[Document excerpt]:
————————

Recommended ailia MODELS by usage

David Cochard
axinc-ai
Published in
12 min readSep 23, 2023

ailia MODELS is an open-source model library provided by ax Inc. This article introduces recommended models for typical application purposes.

About ailia MODELS

ailia MODELS offers more than 300 models at the timeof writing, converted to ONNX, ready to be used out-of-the-box with ailia SDK, allowing you to easily try out different models on images or videos.

ailia MODELS (Images from Pixabay)

Object Detection

Object detection computes 2D bounding box of objects in an image and assigns class labels to each one of them.

YOLOX

YOLOX is the 2021 iteration of the YOLO model series, widely used in object detection. It is easy to use under the Apache License, offers a strong augmentation mechanism applied at training time, and has excellent generalization performance.

Six variants of the model are available: nano, tiny, s, m, l, and x, which can be switched depending on the required accuracy. yolox-sfor example has a reference inference speed of 20 ms with M1 Mac using ailia SDK.

Image from https://pixabay.com/ja/photos/%E3%83%AD%E3%83%B3%E3%83%89%E3%83%B3%E5%B8%82-%E9%8A%80%E8%A1%8C-%E3%83%AD%E3%83%B3%E3%83%89%E3%83%B3-4481399/

For a slightly different use, the -dwand -dhoptions can be given to change the recognition resolution. Use this option when you want to detect small objects.

————————

[Source material]:
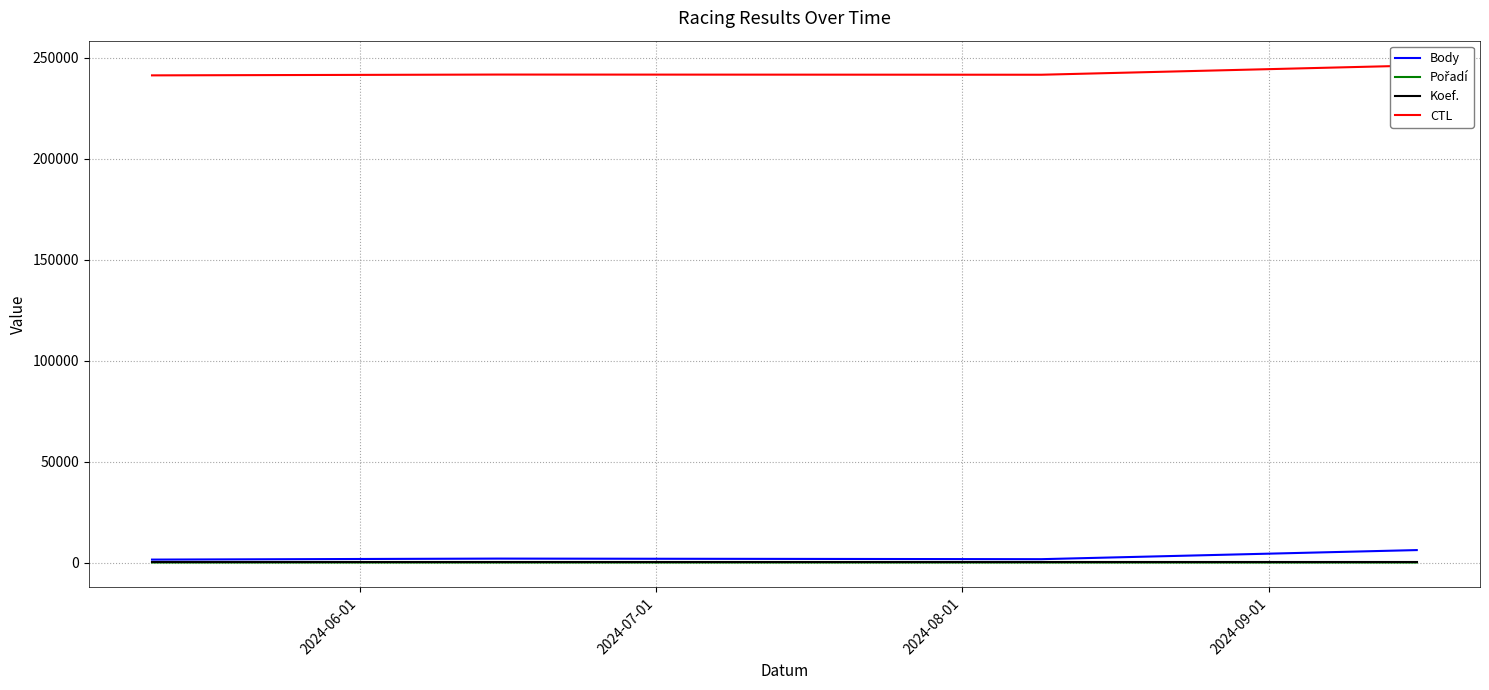

What is the minimum value for Pořadí?

1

————————

[Work to complete]:
A. According to the text on recommended ailia MODELS, how many variants of the YOLOX model are available?
B. Resume the text on recommended ailia MODELS right after its last sentence.
The material comes from another source and is not related to the text.

[Answers to the problems]:
A. Six variants are available: nano, tiny, s, m, l, and x.

B.
$ python3 yolox.py -dw 1280 -dh 1280

DETIC

If you want to recognize objects other than those in the 80 categories of YOLOX, DETIC can be used. The base model takes longer to infer, but it can recognize way more classes of object. Labels that can be assigned are taken from the LVIS (1200+ categories, 164K images) and ImageNet21k (21 843 categories, 14M images)datasets. The inference with this model on a M1 Mac (CPU) with ailia SDK takes 4110 ms.

Image from https://web.eecs.umich.edu/~fouhey/fun/desk/desk.jpg

Although Detic is a heavy model, the -dw option can be used to reduce the recognition resolution and speed up the process.

$ python3 detic.py -dw 320

It is also possible to use ONNX’s GridSampler instead of Torch’s GridSampler by using the opset16 option.

python3 detic.py --opset16

Object Tracking

Object tracking is a task that computes 2D bounding box of objects in an image, and tracks each bounding box in subsequent frames by assigning a tracking ID for each.

DeepSort

This object tracking model combines the SORT algorithm using Kalman filter and person re-identification (ReID) to determine if it is the same person. After a person is detected using YOLO, the SORT algorithm and ReID model assign an ID to the person. It can be used for example to count the number of people passing through or to detect flow lines. The inference on a M1 Mac with ailia SDK for the ReID model is 4 ms per feature extraction.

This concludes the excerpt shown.